━━━ GIVEN PASSAGE
PAGE 3 — LIFTING MECHANISMS

* – The 3 ingredients for convection (whether gravitational, slantwise, elevated, etc) are Lift, Moisture, and Instability.

* – As far as lifting mechanisms are concerned, here are some processes (QG and non-QG) that are capable of forcing elevated mesoscale ascent.

PAGE 4 — TYPES OF INSTABILITY

* – The types of instability that can be released by the aforementioned lifting mechanisms are Moist Gravitational Instability and Moist Symmetric Instability (of which 2 forms are Conditional Symmetric Instability [CSI] and Potential Symmetric Instability [PSI])

* – In the absence of instability, there can be stable ascent (for example, over a stably-statified frontal boundary such as a warm front)

PAGE 5 — KMAF CWA

* – To familiarize ourselves with the Midland TX (KMAF) County Warning Area (CWA), here is a map of the region with CWA boundaries and WSR-88D and NOAA Wind Profiler locations overlaid on an image of topgraphy.

* – Click on the “Toggle” button to show a similar map overlay of towns and Interstate highways

* – Note that the most significant topographical variation is across the southern and southwestern portion of the KMAF CWA, where elevations as high as around 8400-8700 feet (2600-2700 m) are found in the Guadalupe and Davis Mountains; the broad Edwards Plateau and Llano Estacado features occupy most of the northern and eastern portions of the KMAF CWA, with elevations generally in the 2000-3000 feet range. The Pecos River valley occupies the central portion of the KMAF CWA.

PAGE 6 — GOES IR + MESOETA LOOP

* – Now let’s begin to look at the overall synoptic situation during the early morning of Fri 11 December 1998

* – This is a loop of GOES 10.7 micrometer (longwave) IR at 15-minute intervals, covering a 9-hour interval from 03:15 to 11:45 UTC. Overlaid on the GOES IR is 500 mb height and absolute vorticity from the 11/03 UTC run of the MesoEta model

* – A closed upper low is moving slowly eastward across northern Mexico into southwestern Texas; IR cloud tops along the Texas / New Mexico border are cooling to -30 C and colder (yellow enhancement) within the deformation zone forming northeast of the Low. Positive vorticity advection at the 500 mb level is evident along the southern edge of the colder cloud top region.

* – Convection is developing farther east, across eastern Texas.

PAGE 7 — GOES WV + MESOETA LOOP

* – This is a similar loop of GOES 6.7 micrometer IR (“water vapor”) at 15-minute intervals, from 03:15 to 11:45 UTC. Overlaid on the WV imagery are 500 mb geopetential height and absolute vorticity from the 11/03 UTC run of the MesoEta model

* – A pronounced mid-level dry slot (warm/dry counts, orange to yellow enhancement) can be seen advancing northeastward across the Big Bend region into central Texas.
━━━━━━
━━━ THE DATA
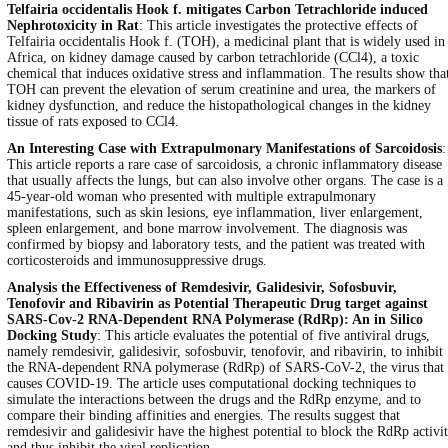
Telfairia occidentalis Hook f. mitigates Carbon Tetrachloride induced
Nephrotoxicity in Rat
: This article investigates the protective effects of
Telfairia occidentalis Hook f. (TOH), a medicinal plant that is widely used in
Africa, on kidney damage caused by carbon tetrachloride (CCl4), a toxic
chemical that induces oxidative stress and inflammation. The results show tha
TOH can prevent the elevation of serum creatinine and urea, the markers of
kidney dysfunction, and reduce the histopathological changes in the kidney
tissue of rats exposed to CCl4.
An Interesting Case with Extrapulmonary Manifestations of Sarcoidosis
:
This article reports a rare case of sarcoidosis, a chronic inflammatory disease
that usually affects the lungs, but can also involve other organs. The case is a
45-year-old woman who presented with multiple extrapulmonary
manifestations, such as skin lesions, eye inflammation, liver enlargement,
spleen enlargement, and bone marrow involvement. The diagnosis was
confirmed by biopsy and laboratory tests, and the patient was treated with
corticosteroids and immunosuppressive drugs.
Analysis the Effectiveness of Remdesivir, Galidesivir, Sofosbuvir,
Tenofovir and Ribavirin as Potential Therapeutic Drug target against
SARS-Cov-2 RNA-Dependent RNA Polymerase (RdRp): An in Silico
Docking Study
: This article evaluates the potential of five antiviral drugs,
namely remdesivir, galidesivir, sofosbuvir, tenofovir, and ribavirin, to inhibit
the RNA-dependent RNA polymerase (RdRp) of SARS-CoV-2, the virus that
causes COVID-19. The article uses computational docking techniques to
simulate the interactions between the drugs and the RdRp enzyme, and to
compare their binding affinities and energies. The results suggest that
remdesivir and galidesivir have the highest potential to block the RdRp activi
and thus inhibit the viral replication.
━━━━━━
TASK REQUIREMENTS — According to the given passage, what are the three ingredients for convection?

EXERCISE RESULT — Lift, moisture, and instability.